On May 7, she led her students on a field trip to citizenship court, where she was sworn in as a brand-new Canadian citizen. Fortunately, citizenship court is the one kind of courtroom in which it's okay to bring a cheering section.
"The judge said, 'Mrs. Harms, I think you need to turn around and take a bow,'" she says.
The ceremony was a lesson in citizenship for the students, and for many of their parents who came along for the event.
"They said it was the most impressive thing they'd ever seen," says the U.S.-born Harms. "There were 55 people from 29 different countries becoming (Canadian) citizens."
It turned out to be an emotional moment for Harms, even though it wasn't her first time in citizenship court.
"I told the parents, as we were getting the kids ready, I feel like I'm going to a wedding."
Her husband, Dr. Leonard Harms, had taken the oath a few years before. Her daughter Kendra has taken the written test to become a citizen, and is awaiting notification of her day to be sworn in.
"My husband travels a lot and he finds having the Canadian passport he's always welcome," she says.
Although she's a teacher, Harms says the prospect of studying for a citizenship test was daunting. She was pleased, though, to discover that people 60 or over don't have to take the test.
Not that a short quiz on Canada would have been a huge challenge anyway. Harms has had an interest in Canada ever since she was a little girl growing up in Oregon.
"Even in Grade 1, I listened to Yukon King on the radio," she says.
As an adult, she taught school children about Canadian geography. Then, while living in a small town in Montana not far from the Canadian border, she heard O Canada every morning on the radio.
"We could sing O Canada long before we moved here," she says.
In the 10 years she has lived here, Harms has traversed much of the true north, strong and free. She travels frequently to Vancouver and Edmonton, and loves driving across the Prairie provinces. She's visited Ottawa, Montreal and Toronto, where she visited the Group of Seven museum, and she dreams of taking a trip to the North. She has aboriginal friends in Dryden, Ont. who have taken her out onto the Canadian Shield lakes of the area.
"I have friends across Canada," she says.
Beautiful as she says the country is, Harms says it's the people who attracted her to become a citizen.
"Other places I've lived, women will talk about food, children. Here, in the circles I visit, the women are talking about politics."
In her own small school, there are two students whose families are going through the immigration process. As well, a group of recent arrivals from east Africa take language classes at the school.

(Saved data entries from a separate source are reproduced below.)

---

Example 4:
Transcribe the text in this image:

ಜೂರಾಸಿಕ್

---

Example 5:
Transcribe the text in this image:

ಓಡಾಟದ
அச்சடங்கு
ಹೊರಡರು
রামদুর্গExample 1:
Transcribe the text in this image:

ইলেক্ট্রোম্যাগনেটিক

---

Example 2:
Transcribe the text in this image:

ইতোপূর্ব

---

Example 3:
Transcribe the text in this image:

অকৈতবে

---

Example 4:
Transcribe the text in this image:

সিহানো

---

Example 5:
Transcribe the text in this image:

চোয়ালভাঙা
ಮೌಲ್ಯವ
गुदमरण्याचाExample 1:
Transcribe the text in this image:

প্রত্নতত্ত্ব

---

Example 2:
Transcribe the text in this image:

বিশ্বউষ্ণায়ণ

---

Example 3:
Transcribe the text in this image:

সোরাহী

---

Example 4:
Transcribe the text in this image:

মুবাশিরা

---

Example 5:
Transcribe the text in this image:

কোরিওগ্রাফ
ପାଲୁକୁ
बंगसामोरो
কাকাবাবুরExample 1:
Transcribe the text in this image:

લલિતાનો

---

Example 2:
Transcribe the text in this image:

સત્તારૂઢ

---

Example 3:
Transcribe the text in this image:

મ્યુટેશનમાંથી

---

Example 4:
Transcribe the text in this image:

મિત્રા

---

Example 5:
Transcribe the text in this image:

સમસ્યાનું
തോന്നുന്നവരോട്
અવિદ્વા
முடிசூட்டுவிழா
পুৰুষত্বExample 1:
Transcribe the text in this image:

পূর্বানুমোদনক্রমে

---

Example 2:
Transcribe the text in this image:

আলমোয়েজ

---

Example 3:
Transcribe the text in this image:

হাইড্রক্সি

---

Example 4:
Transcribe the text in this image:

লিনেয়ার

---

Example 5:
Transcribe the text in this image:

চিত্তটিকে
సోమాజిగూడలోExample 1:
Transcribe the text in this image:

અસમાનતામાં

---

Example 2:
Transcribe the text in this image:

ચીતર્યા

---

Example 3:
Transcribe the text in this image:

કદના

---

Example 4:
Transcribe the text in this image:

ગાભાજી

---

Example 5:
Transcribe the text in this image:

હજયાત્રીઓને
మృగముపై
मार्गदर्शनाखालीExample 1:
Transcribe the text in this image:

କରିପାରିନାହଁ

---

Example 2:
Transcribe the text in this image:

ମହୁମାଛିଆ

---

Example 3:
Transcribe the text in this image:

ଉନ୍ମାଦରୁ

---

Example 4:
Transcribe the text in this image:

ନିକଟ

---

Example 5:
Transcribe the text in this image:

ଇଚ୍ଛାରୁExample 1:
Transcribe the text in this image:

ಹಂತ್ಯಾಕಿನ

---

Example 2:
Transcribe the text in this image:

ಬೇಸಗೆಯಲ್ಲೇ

Harms has also been inspired by conversations with Valerie Pierce, a parent at the school who teaches English as a second language. Through her, Harms has learned more about the work and sacrifice that many new Canadians make to come to Canada and adjust to life here.

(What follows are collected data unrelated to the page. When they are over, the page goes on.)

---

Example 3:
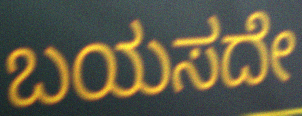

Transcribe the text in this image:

ಬಯಸದೇ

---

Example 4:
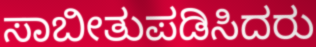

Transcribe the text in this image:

ಸಾಬೀತುಪಡಿಸಿದರು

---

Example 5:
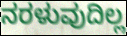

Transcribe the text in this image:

ನರಳುವುದಿಲ್ಲ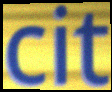
cit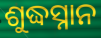
ଶୁଦ୍ଧସ୍ନାନ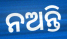
ନଅନ୍ତି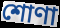
শোণা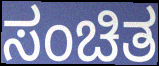
ಸಂಚಿತ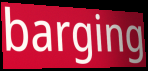
bargingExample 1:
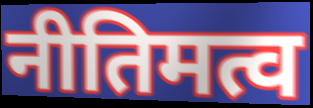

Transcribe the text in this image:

नीतिमत्व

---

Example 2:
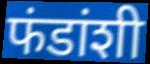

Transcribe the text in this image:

फंडांशी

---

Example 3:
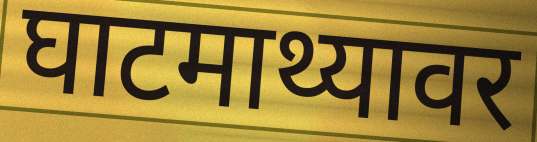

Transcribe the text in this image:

घाटमाथ्यावर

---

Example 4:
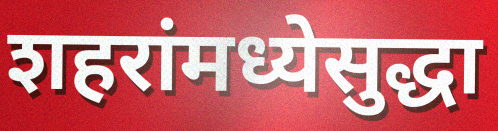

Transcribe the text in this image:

शहरांमध्येसुद्धा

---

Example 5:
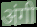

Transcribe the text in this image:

अंगी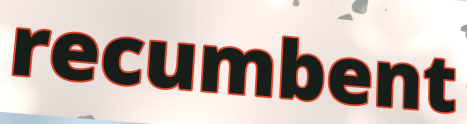
recumbentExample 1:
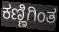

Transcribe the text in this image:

ಕಣ್ಣಿಗಿಂತ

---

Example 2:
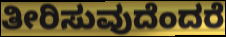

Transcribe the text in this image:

ತೀರಿಸುವುದೆಂದರೆ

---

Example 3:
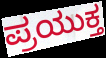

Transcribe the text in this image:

ಪ್ರಯುಕ್ತ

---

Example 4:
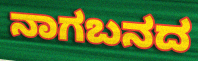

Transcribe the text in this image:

ನಾಗಬನದ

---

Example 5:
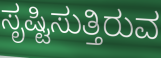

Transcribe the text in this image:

ಸೃಷ್ಟಿಸುತ್ತಿರುವ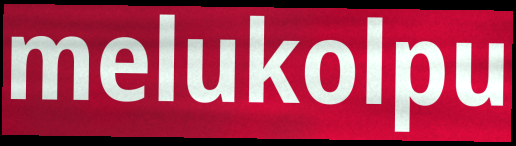
melukolpu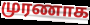
முரணாகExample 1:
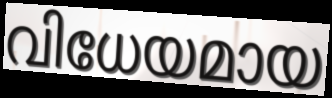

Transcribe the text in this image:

വിധേയമായ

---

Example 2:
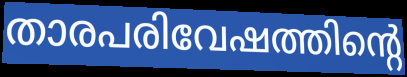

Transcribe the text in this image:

താരപരിവേഷത്തിന്റെ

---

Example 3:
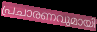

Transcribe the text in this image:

പ്രചാരണവുമായി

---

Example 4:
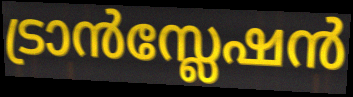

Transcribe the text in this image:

ട്രാൻസ്ലേഷൻ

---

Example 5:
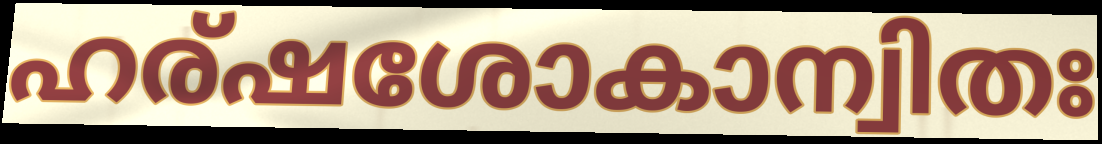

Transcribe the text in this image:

ഹര്ഷശോകാന്വിതഃ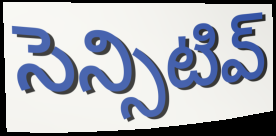
సెన్సిటివ్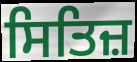
ਸਿਤਿਜ਼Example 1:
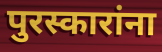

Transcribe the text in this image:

पुरस्कारांना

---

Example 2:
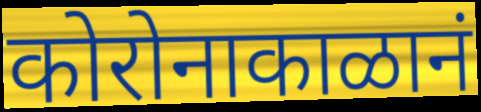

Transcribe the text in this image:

कोरोनाकाळानं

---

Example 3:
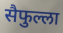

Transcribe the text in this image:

सैफुल्ला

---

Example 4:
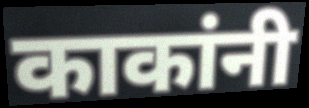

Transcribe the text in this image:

That's why she decided to bring her students to the court to watch the swearing-in ceremony.
"I want the children to know that there are many people who would want to live in Canada because of what Canada has to offer," she says. "I want them to see this so they don't take it for granted. They'll never forget this."
And given the timing of her swearing-in ceremony, Harms isn't going to take her citizenship rights for granted when this spring's provincial election comes.
"I am listening very carefully. I really believe my vote does count."